**Tasks to carry out**
[a] Name every artwork by title that the passage on Hervé Youmbi mentions.
[b] According to the passage on Hervé Youmbi, what collective of Cameroonian artists did he help found, and in what year was it founded?
[c] Extend the passage on Hervé Youmbi by writing what comes next after its final sentence.

Hervé Gabriel Ngamago Youmbi, born in Bangui, Central African Republic on March 25, 1973, is a Cameroonian artist who lives and works in Douala. He is a founding member of the Cercle Kapsiki, a collective of five Cameroonian artists, founded in 1998.

Biography

Hervé Youmbi has a diploma from the Institut de Formation Artistique (IFA) in Mbalmayo, Cameroon, and later studied at the École Supérieure des Arts Décoratifs de Strasbourg (France) from October 2000 to June 2001. He teaches art at several towns in Cameroon, at the art institutes of Nkongsamba and Foumban, and in the art academies and universities of Douala and Dschang.

Portraiture is the basis of Youmbi's work. Through a close study of the human body in an urban setting, he asks questions about his city, the towns where he has stayed, and places he has passed through and dreams about getting to know more intimately. These are his sources of inspiration and artistic expression. In 2010, he explores the impact of global capitalism on the contemporary arts in Africa with his multimedia installation Ces totems qui hantent la mémoire des fils de Mamadou (These totems who haunt the memory of the son of Mamadou). The photographic triptych Au nom du père, du fils et de la sainte monarchie constitutionnelle (In the name of the father, the son and the holy constitutional monarchy) from 2012 depicts the violence and uprising against of the dictatorial regimes in Africa. His installation Visages de masques presented at Bandjoun Station (Cameroon) looks at the impact of colonization on the making of ritual masks in Africa during the era of globalization. The treatment of historical subjects has occupied an important place in his work, through works like Cameroonian Heroes, presented during SUD 2007 in Douala, tribute to the first Cameroonian resistance against German colonization.

**Record excerpts**

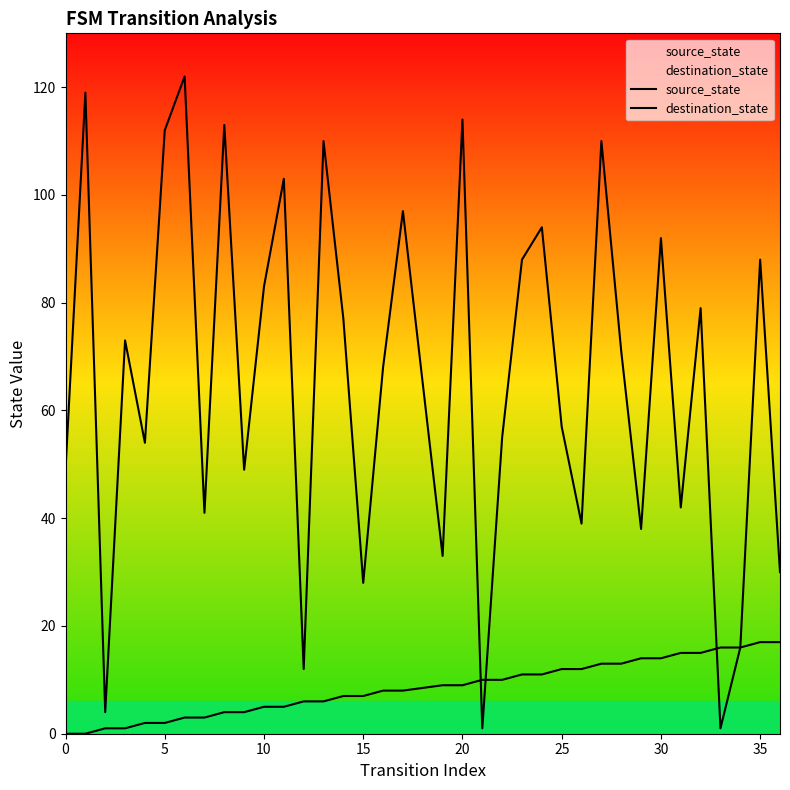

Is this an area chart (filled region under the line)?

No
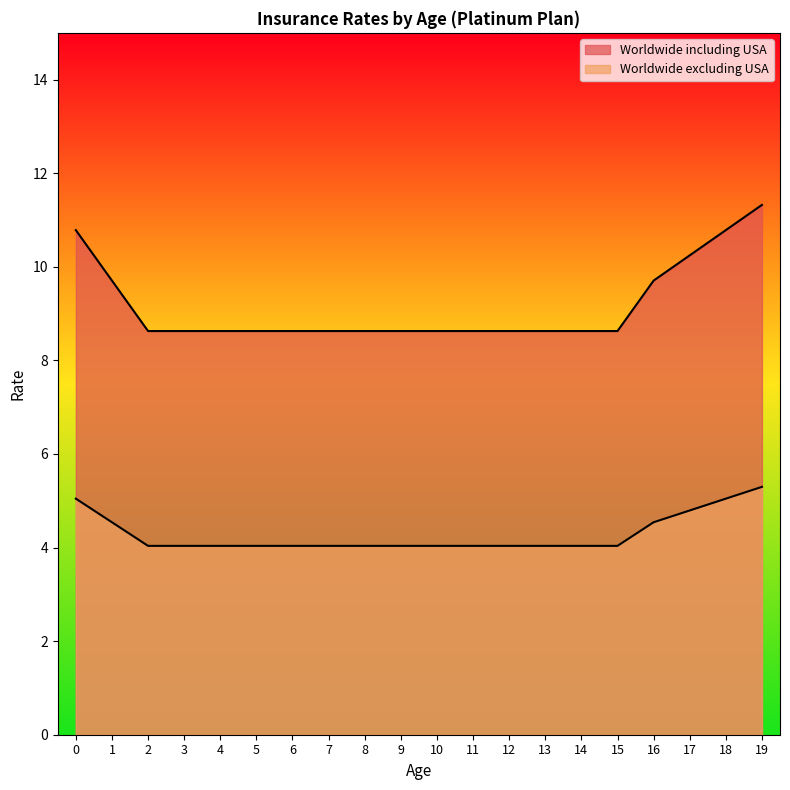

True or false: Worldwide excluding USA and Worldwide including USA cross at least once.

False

* * *

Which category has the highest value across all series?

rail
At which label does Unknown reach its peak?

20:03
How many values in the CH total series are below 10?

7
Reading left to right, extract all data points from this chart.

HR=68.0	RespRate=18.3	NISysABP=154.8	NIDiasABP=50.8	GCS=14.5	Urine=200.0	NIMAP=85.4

* * *

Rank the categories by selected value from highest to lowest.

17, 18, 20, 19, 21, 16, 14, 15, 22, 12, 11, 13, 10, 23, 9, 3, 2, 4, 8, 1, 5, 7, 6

**Answers below**
[a]
- Ces totems qui hantent la mémoire des fils de Mamadou
- Au nom du père, du fils et de la sainte monarchie constitutionnelle
- Visages de masques
- Cameroonian Heroes

[b] He is a founding member of the Cercle Kapsiki, founded in 1998.

[c]
Hervé Youmbi received the Culturesfrance scholarship awarding him an artist visa in 2009, and the Smithsonian Artist Research Fellowship 2012 from the Smithsonian in Washington DC, USA. His works are in some leading collections, such as the World Bank and the Smithsonian National Museum of African Art in Washington. In 2020, one of his pieces was acquired by the Royal Ontario Museum in Canada.

References

Bibliography
 Lumières d'Afriques. Hervé Youmbi. 
 Africultures. 
 Urbanscénos. Hervé Youmbi. 
 " Masks on the move " article de Silvia Forni () dans African Arts summer 2016, Vol 49, number 2, Californie/ USA, 2016
 " Lumières d'Afriques " Catalogue d'exposition Fondation AAD, Paris/ France, 2015
 " Stories tellers " Catalogue d'exposition Bandjoun station, Bandjoun/ Cameroun. 2015
 Arts et cultures d'Afrique. Vers une anthropologie solidaire. Sous la direction de Myrian-Odile Blin. Édition Presses Universitaires de Rouen et du Havre (PURH), Rouen/ France. 2014
 " CAMEROUN Une vision contemporaine 4 " World bank ; Yaoundé/ Cameroun. 2014
 " Hervé Youmbi " Première monographie Texte de Dominique Malaquais pour Les carnets de la création, éditions de l'œil, Paris France. 2011
 " Public Culture " Institute for public knowledge Volume 23 By Duke university press, Durham, NC/USA 2011
 " Africultures n° 83 " Indépendances africaines: chroniques d’une relation, une interview de Virginie andriamirado, éditions l’Harmattan Paris/ France. 2011
 « Anthologie de L'Art african du XX siècle », édition Revue noire, Paris, France.
 Pensa, Iolanda (Ed.) 2017. Public Art in Africa. Art et transformations urbaines à Douala /// Art and Urban Transformations in Douala. Genève: Metis Presses.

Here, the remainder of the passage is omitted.